You have always been there to support me and I haven’t always been honest with you. There are so many things that I wish I had explained to you. Not through lack of trust, but I guess I’m just a private person who struggles to find the words to form explanations. I wish I could explain to you what my mind is truly thinking, but it’s hard when I can’t even explain it myself.
How do I tell you, the person who I truly care about, the person who I’m supposed to be a friend to, that I can’t make it to your birthday or the reunion we had been planning because secretly I’m too anxious and fearful that I’d rather stay at home? Well that’s not quite true. I wouldn’t rather stay at home, deep down in my heart I know I want to meet you but sometimes my mind will tell me differently. My demons will build a wall of reasons to convince me not to go. I know my fears are irrational but they are real to me and sometimes I can’t get over that.

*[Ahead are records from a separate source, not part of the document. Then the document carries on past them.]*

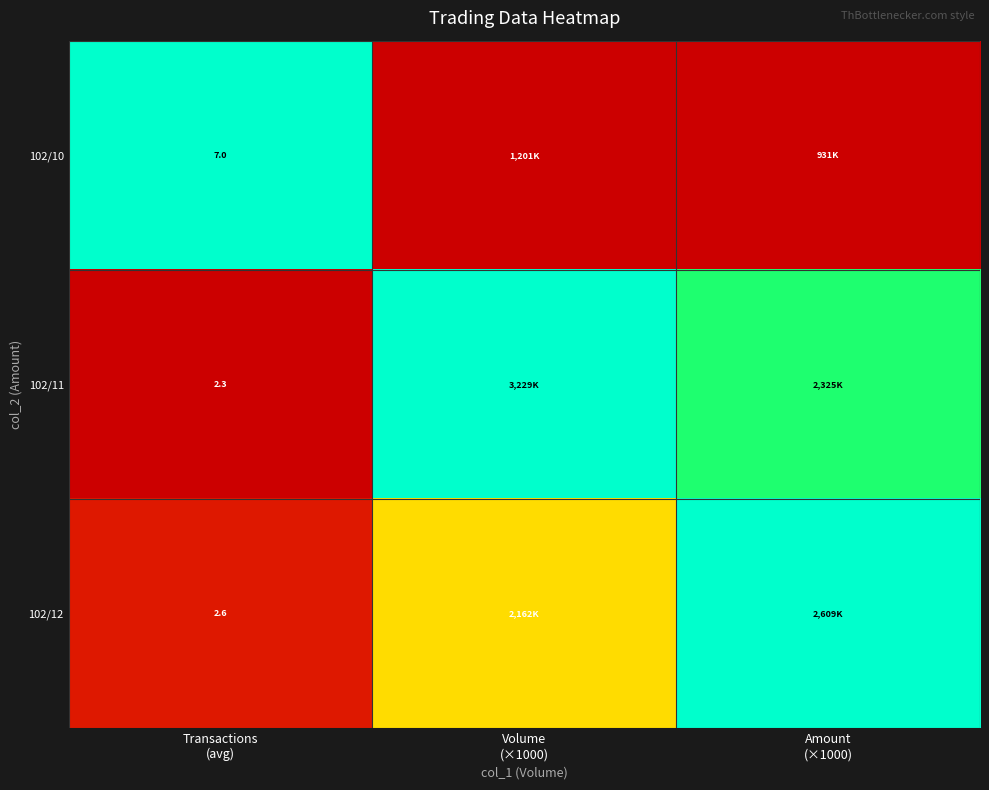

List the series in order of their overall mean, highest first.

102/11, 102/12, 102/10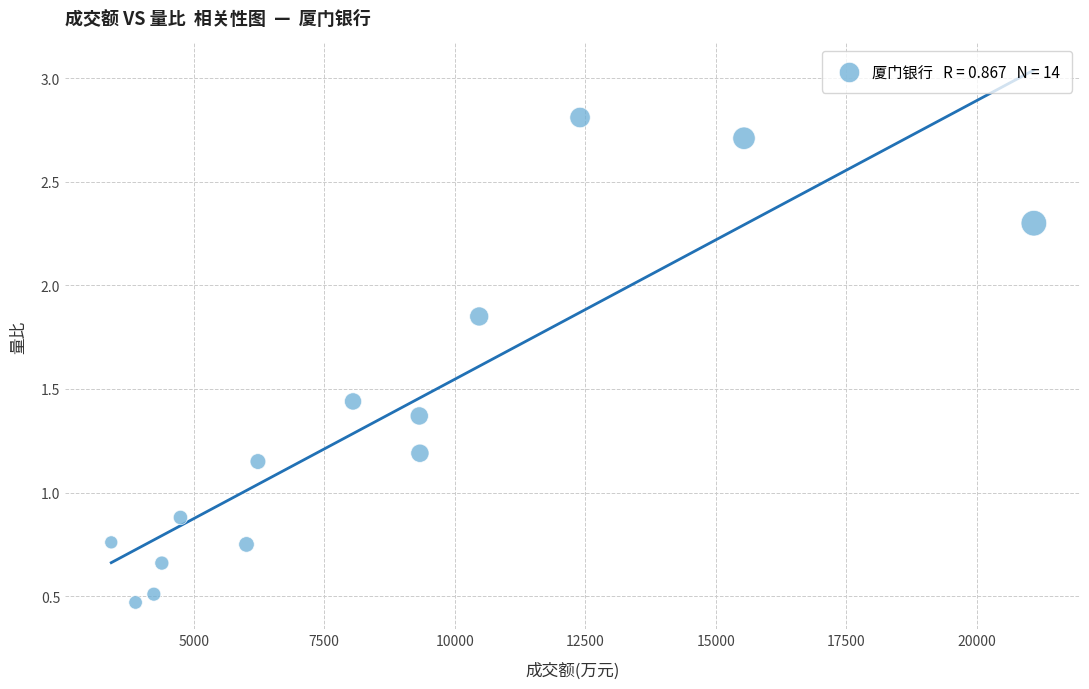

What Y value in the scatter plot is closest to 1?

0.9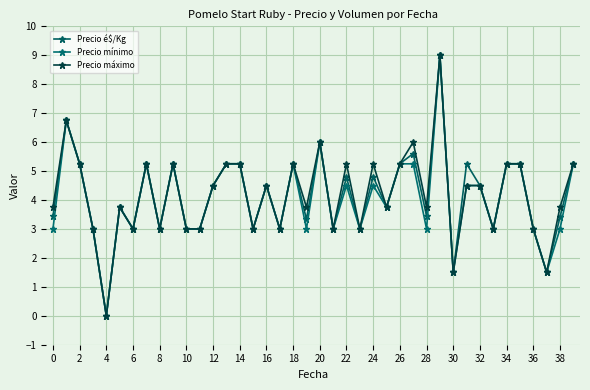

How many data points in Precio máximo are less than 4?

20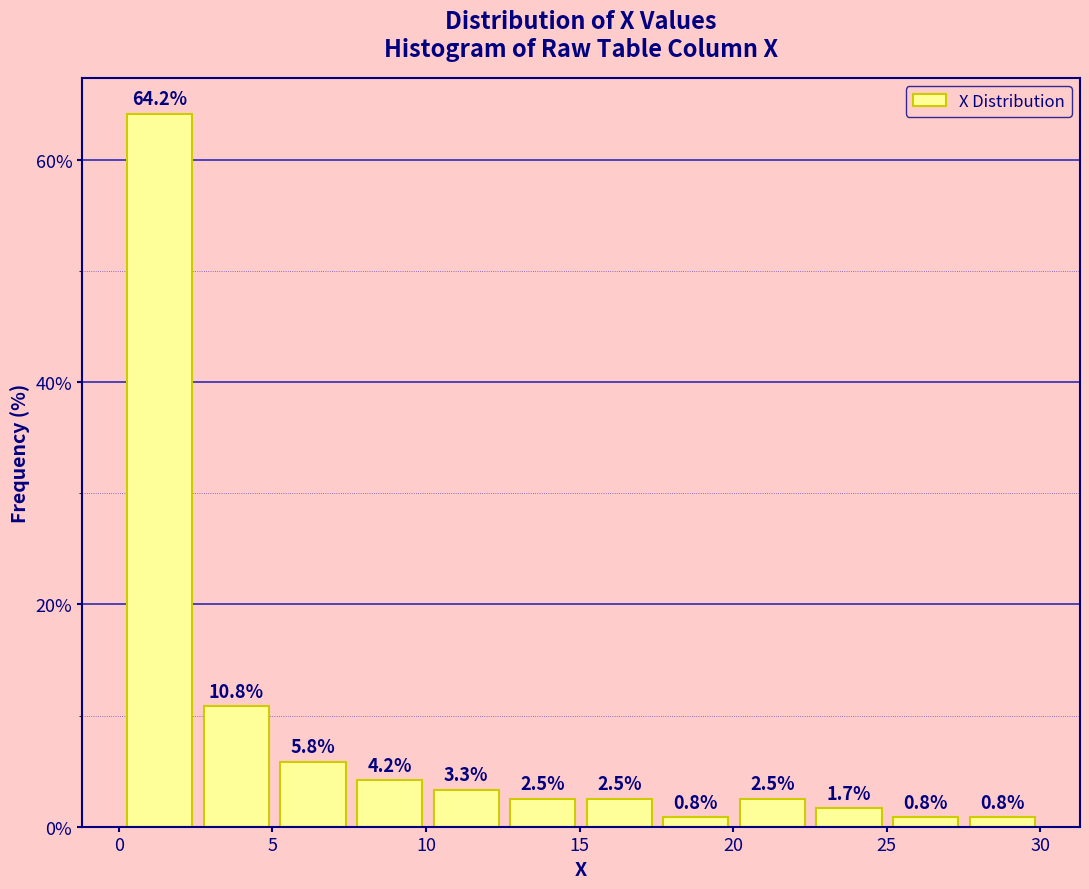

Which range on the x-axis has the tallest bar?

0.0 to 2.5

When I am out in social situations I can be quite quiet. This has nothing to do with you. Sometimes my thoughts take me away to a different place where the words inside my head become all jumbled up. It’s hard to find these words and speak the tangled chains of thoughts. Sometimes I need a moment of quiet to calm my mind and place my feet back on the ground. And every time I return you’re still there, with a face full of joy and yet I have never thanked you for your patience before.
Even when I push you away and lock my door, you always find a way to break through the locks and save me. For that I admire you and it shows how much of a remarkable person you truly are. I need you to know that when I shut you out I don’t want to lose or hurt you. It’s my way of saving you.
I know I should have explained this before. I know you wouldn’t have judged. But it’s hard to explain something that can’t be seen and not even I understand. It doesn’t change who I am, I will always be the same person you have friends with and can have a laugh with. I’m not defined by my weaknesses or flaws which I know you understand (I guess I’m just trying to convince myself).
This is not a criticism of you in any way, I’d hate for you to feel like that. Instead I want you to know how much I appreciate you and thank you for always being there for me. We have been friends for so long, even though time doesn’t make a difference. I think sometimes you know me more than I know myself. I admire the person you and wish that one day I can be the friend to you, as you are to me. We have written a book full of memories and happy times. I hope that we always remain friends, but if we lose touch (through no fault of our own) I am a better person for knowing you. I want you to know how much you mean to me and how much you have imprinted on my soul.
Here’s to the next chapter of our story.
Your forever grateful friend
If friend, you feel the same please know that you’re not alone. I’m always here for you. Take comfort in my words and healing and I will try to help you through it. Please know that I am always here for you.